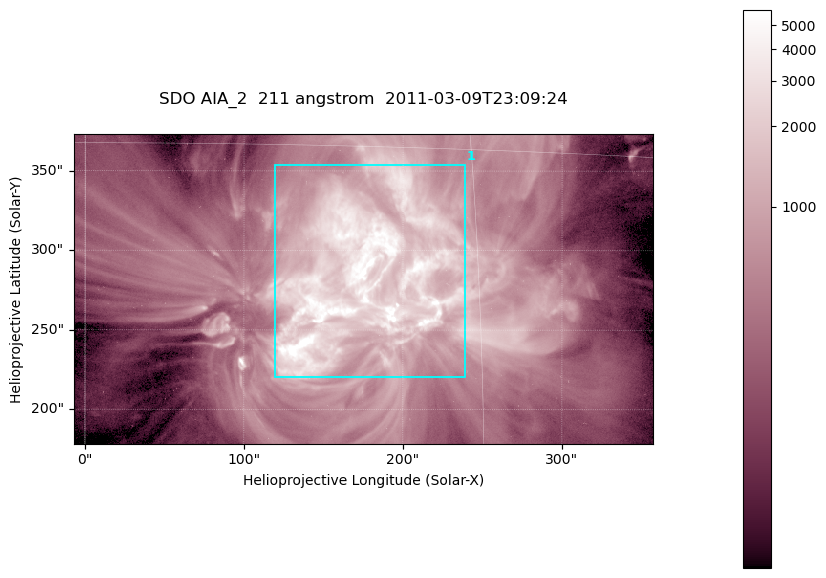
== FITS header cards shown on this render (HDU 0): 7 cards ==
TELESCOP= 'SDO     '           /
INSTRUME= 'AIA_2   '           /
WAVELNTH=                  211 /
WAVEUNIT= 'angstrom'           /
DATE-OBS= '2011-03-09T23:09:24.62' /
CTYPE1  = 'HPLN-TAN'           /
CTYPE2  = 'HPLT-TAN'           /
....
(Objective) Render the header lines in the records above as a numbered list, omitting any blank lines and leaving out the pictures.

(Reply to the task)
1. == FITS header cards shown on this render (HDU 0): 7 cards ==
2. TELESCOP= 'SDO     '           /
3. INSTRUME= 'AIA_2   '           /
4. WAVELNTH=                  211 /
5. WAVEUNIT= 'angstrom'           /
6. DATE-OBS= '2011-03-09T23:09:24.62' /
7. CTYPE1  = 'HPLN-TAN'           /
8. CTYPE2  = 'HPLT-TAN'           /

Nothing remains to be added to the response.